I had an AR-15 and a 10/22 with me . Why? Because if I could only have two guns, these are the two I would want. Plus, I grabbed an ammo can of 2,500 rounds of .22LR. I prefer to use CCI MiniMags, but the basic stuff in boxes of 500 will usually get the job done. I also had 12 loaded Magpul 5.56 magazines for the AR, and a case of 5.56 . By stashing them under the pickup truck box, they took no room away from the other items we needed to pack.
Stupid Little Stuff
When you live in a house a day or two, you notice little annoying things that you would have done differently. For us, the biggest issue was light switch location. The only think we can think is that the former owner was either left handed or just put the light switches in the easiest place with the shortest run of wire required. Stupid way to save money, if you ask me.
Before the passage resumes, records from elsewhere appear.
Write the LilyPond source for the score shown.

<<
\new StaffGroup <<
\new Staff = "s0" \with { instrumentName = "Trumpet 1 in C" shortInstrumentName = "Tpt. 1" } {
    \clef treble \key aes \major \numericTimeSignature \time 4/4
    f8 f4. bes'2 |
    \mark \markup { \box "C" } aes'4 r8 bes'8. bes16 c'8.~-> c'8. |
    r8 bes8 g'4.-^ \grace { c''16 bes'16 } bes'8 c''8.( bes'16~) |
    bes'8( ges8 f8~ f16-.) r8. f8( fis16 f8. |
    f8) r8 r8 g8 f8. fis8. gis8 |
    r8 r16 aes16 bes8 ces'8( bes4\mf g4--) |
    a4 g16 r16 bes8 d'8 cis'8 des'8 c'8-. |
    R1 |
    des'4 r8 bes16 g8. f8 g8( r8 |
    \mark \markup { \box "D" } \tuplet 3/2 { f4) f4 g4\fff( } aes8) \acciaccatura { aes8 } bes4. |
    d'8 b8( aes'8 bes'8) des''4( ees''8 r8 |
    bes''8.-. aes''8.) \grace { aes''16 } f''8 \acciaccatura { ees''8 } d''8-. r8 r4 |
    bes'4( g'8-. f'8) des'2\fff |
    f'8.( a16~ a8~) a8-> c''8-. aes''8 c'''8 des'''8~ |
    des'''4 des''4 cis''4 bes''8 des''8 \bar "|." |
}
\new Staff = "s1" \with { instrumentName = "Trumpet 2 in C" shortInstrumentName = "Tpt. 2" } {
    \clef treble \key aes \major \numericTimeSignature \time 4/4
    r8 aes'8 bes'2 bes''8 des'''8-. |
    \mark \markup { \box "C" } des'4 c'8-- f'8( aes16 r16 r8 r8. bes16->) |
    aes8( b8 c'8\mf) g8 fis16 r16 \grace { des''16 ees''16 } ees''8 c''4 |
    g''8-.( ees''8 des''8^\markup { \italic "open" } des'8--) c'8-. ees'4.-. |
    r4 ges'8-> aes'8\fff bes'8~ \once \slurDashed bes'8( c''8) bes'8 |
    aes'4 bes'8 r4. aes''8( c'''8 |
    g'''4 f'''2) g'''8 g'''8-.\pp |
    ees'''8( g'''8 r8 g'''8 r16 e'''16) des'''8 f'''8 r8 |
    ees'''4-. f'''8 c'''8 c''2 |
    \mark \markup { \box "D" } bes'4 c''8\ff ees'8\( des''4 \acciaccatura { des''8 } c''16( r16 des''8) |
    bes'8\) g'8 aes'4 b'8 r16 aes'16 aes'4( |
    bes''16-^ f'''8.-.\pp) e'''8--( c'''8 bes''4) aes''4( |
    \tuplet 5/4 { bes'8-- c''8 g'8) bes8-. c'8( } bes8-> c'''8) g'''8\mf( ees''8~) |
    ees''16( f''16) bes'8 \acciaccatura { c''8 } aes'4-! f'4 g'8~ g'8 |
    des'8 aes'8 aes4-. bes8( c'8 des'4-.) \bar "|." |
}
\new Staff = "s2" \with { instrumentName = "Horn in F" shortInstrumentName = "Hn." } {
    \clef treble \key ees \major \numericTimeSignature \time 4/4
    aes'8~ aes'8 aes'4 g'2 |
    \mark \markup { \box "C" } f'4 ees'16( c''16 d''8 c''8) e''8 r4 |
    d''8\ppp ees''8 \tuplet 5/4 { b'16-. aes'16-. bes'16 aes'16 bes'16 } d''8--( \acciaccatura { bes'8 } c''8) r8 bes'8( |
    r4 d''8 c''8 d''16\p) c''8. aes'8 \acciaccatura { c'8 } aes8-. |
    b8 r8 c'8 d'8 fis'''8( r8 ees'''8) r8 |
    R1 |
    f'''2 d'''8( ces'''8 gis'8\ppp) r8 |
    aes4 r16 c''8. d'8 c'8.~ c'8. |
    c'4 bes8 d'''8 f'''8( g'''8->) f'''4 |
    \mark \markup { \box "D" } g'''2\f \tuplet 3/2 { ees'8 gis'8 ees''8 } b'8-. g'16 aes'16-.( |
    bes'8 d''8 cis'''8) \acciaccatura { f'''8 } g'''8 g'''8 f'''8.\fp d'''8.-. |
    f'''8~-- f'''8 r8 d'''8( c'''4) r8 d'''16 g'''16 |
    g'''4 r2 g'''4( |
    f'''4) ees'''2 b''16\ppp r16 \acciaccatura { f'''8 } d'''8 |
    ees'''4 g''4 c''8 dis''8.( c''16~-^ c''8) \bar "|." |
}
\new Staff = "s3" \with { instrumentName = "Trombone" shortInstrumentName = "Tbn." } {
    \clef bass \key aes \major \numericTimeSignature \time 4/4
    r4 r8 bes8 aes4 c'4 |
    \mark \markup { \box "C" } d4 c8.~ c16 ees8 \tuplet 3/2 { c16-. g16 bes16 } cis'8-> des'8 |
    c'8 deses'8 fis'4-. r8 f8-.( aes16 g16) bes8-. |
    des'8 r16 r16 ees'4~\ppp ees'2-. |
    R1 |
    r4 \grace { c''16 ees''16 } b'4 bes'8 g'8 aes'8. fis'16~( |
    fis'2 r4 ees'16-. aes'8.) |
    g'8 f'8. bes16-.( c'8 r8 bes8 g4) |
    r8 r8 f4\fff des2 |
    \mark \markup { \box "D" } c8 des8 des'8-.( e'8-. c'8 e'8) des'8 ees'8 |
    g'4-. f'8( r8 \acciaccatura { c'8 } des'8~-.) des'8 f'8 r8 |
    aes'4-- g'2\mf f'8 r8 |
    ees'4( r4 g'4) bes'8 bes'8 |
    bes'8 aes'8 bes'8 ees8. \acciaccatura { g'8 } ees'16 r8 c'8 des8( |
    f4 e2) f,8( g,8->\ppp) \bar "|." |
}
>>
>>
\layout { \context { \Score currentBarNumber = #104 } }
For example, there is one room where you open the door, which has hinges of the left. You would expect the light switch to be on your right for easy accessibility. But no. The switch is on the left, behind the door. You literally have to walk into the room, close the door and fumble around behind it to turn on the lights. I’m going to have to figure out if I can install some kind of motion sensor or voice activated switch to turn on the light. That will be easier than cutting into the wall and running the wires over the door and down the other side.
The same thing when you come in the basement door. He must have ordered a left-hand door when he should have ordered a right-hand door.
The house is also fairly dark because there are 40 watt bulbs in many of the fixtures, and cheap fluorescent bulbs (the curly kind that screw in sockets, not the long tubes) in the rest. It makes us wonder if the former owner ever sat down to read a book or newspaper. It is too dark for us to do so comfortably. We’re planning to replace most of the existing bulbs with LEDs. We’ll make the light super bright and then install dimmer switches so we can dim them if we need to.
Starting the “To Do” List
We have some other changes, upgrades, improvements and add-ons we want to do, and the best time to do them is while the house is still empty.
There is some painting on the to-do list, and its easier to paint when you don’t have to move furniture. Also on the list are: replace the fixture over the spot where the dining room table will go, change out the window and window trim on the kitchen window, and get internet access.
Many of the to-do items are focused on the outside. My list includes install motion detecting LED lights for the exterior, site and build a chicken coop, decide where the raised garden beds should be and start building them, determine where to put the compost pile, figure out where to plant the berries (I have a good idea already) and where to site the fruit trees, get sufficient fire wood supplies, order a truckload of gravel for the driveway, and set up our firing range. Of course, we have to move before we can do much of this.
Our Final Night
On Saturday night, we trapped some more mice. One of them flopped around, dragging the trap with him. I had to get up out of bed, grab the trap, take it outside and whack him. Then I reset the trap. By the end of the weekend, it was mice 0, Pete 8. I left the traps loaded. We just have to get back there before they start to smell.
We left on Sunday for the long drive home and brought back as many empty boxes as we could. I have a feeling that we are going to be filling them up over and over again.